→ **Records supplied**
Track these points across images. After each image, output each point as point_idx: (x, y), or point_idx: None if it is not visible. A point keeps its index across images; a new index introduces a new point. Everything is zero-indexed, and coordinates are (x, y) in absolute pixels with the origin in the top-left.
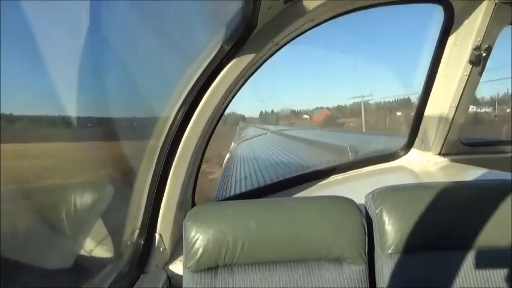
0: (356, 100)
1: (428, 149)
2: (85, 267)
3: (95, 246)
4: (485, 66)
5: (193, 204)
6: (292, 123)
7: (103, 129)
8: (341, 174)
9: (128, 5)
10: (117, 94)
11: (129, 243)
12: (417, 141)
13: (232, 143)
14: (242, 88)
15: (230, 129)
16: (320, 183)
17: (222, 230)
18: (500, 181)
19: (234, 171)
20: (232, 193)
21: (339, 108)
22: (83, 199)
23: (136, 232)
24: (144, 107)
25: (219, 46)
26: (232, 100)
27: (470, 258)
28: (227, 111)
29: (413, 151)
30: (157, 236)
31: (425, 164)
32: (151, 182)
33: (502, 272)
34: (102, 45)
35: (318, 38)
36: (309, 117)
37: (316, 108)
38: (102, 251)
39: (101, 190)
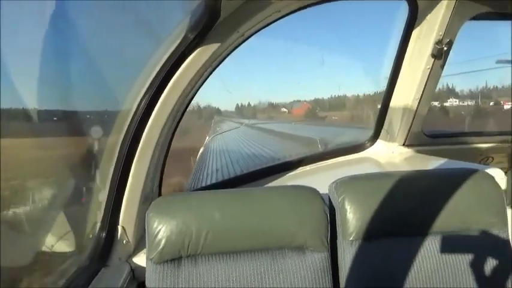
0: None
1: (393, 140)
2: (44, 263)
3: (56, 242)
4: (446, 60)
5: (160, 196)
6: (271, 117)
7: (65, 123)
8: (309, 165)
9: None
10: (80, 87)
11: (90, 236)
12: (383, 132)
13: (207, 137)
14: (215, 80)
15: (205, 124)
16: (288, 174)
17: (185, 220)
18: (458, 169)
19: (207, 164)
20: (203, 186)
21: (317, 102)
22: (42, 196)
23: (98, 225)
24: (105, 98)
25: (183, 35)
26: (207, 93)
27: (428, 244)
28: (202, 104)
29: (379, 142)
30: (119, 228)
31: (390, 155)
32: (113, 173)
33: (459, 256)
34: (65, 34)
35: (287, 31)
36: (287, 110)
37: (294, 101)
38: (64, 246)
39: (61, 186)
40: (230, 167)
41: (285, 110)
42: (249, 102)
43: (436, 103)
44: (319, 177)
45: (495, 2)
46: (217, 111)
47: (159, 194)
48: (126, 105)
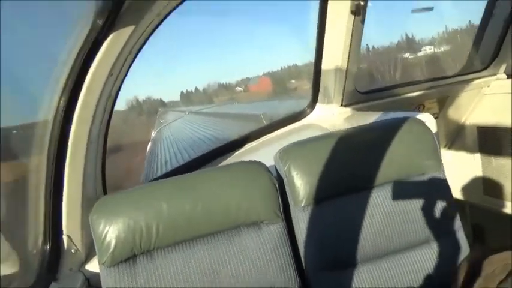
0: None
1: (331, 102)
2: None
3: None
4: (365, 15)
5: None
6: (232, 98)
7: None
8: (255, 141)
9: None
10: None
11: (34, 252)
12: (320, 96)
13: (153, 131)
14: (153, 71)
15: (148, 120)
16: (236, 153)
17: (132, 216)
18: (391, 120)
19: (157, 159)
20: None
21: (271, 75)
22: None
23: (41, 239)
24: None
25: (91, 21)
26: (144, 84)
27: (375, 196)
28: (141, 97)
29: (318, 107)
30: (65, 238)
31: (331, 117)
32: (46, 182)
33: (405, 202)
34: None
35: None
36: (242, 89)
37: (243, 79)
38: (7, 269)
39: None
40: (179, 155)
41: (240, 89)
42: (196, 87)
43: (407, 55)
44: (266, 151)
45: None
46: (161, 103)
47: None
48: (43, 108)
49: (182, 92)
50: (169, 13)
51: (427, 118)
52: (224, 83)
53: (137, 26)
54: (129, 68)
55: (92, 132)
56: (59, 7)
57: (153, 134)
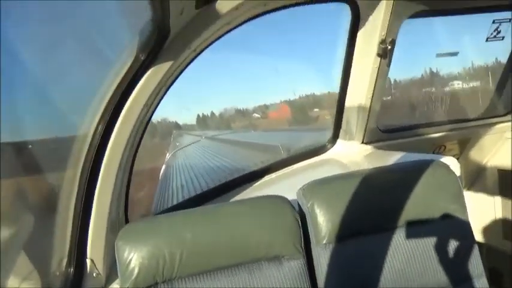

→ **What to produce**
Transcribe each entry above character for character, omitting pictures.

→ **Expected answer**
Track these points across images. After each image, output each point as point_idx: (x, y), or point_idx: None if it is not visible. A point keeps its index across images; a new index introduces a new point. Everything is zero-indexed, and coordinates are (x, y) in absolute pixels with the origin in the top-left.
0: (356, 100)
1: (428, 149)
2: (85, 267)
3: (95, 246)
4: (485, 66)
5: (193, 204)
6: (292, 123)
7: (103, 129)
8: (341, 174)
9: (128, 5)
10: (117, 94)
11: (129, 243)
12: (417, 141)
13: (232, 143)
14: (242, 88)
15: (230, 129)
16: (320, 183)
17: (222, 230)
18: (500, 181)
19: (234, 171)
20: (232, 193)
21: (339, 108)
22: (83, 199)
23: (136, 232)
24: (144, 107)
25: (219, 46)
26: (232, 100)
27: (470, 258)
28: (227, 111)
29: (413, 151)
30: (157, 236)
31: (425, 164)
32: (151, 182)
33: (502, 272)
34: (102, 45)
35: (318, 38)
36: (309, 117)
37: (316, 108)
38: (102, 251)
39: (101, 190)
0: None
1: (393, 140)
2: (44, 263)
3: (56, 242)
4: (446, 60)
5: (160, 196)
6: (271, 117)
7: (65, 123)
8: (309, 165)
9: None
10: (80, 87)
11: (90, 236)
12: (383, 132)
13: (207, 137)
14: (215, 80)
15: (205, 124)
16: (288, 174)
17: (185, 220)
18: (458, 169)
19: (207, 164)
20: (203, 186)
21: (317, 102)
22: (42, 196)
23: (98, 225)
24: (105, 98)
25: (183, 35)
26: (207, 93)
27: (428, 244)
28: (202, 104)
29: (379, 142)
30: (119, 228)
31: (390, 155)
32: (113, 173)
33: (459, 256)
34: (65, 34)
35: (287, 31)
36: (287, 110)
37: (294, 101)
38: (64, 246)
39: (61, 186)
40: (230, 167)
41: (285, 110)
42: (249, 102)
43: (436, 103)
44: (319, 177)
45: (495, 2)
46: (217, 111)
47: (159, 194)
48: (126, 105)
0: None
1: (331, 102)
2: None
3: None
4: (365, 15)
5: None
6: (232, 98)
7: None
8: (255, 141)
9: None
10: None
11: (34, 252)
12: (320, 96)
13: (153, 131)
14: (153, 71)
15: (148, 120)
16: (236, 153)
17: (132, 216)
18: (391, 120)
19: (157, 159)
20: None
21: (271, 75)
22: None
23: (41, 239)
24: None
25: (91, 21)
26: (144, 84)
27: (375, 196)
28: (141, 97)
29: (318, 107)
30: (65, 238)
31: (331, 117)
32: (46, 182)
33: (405, 202)
34: None
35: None
36: (242, 89)
37: (243, 79)
38: (7, 269)
39: None
40: (179, 155)
41: (240, 89)
42: (196, 87)
43: (407, 55)
44: (266, 151)
45: None
46: (161, 103)
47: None
48: (43, 108)
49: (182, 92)
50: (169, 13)
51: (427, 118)
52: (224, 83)
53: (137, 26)
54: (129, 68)
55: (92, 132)
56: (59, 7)
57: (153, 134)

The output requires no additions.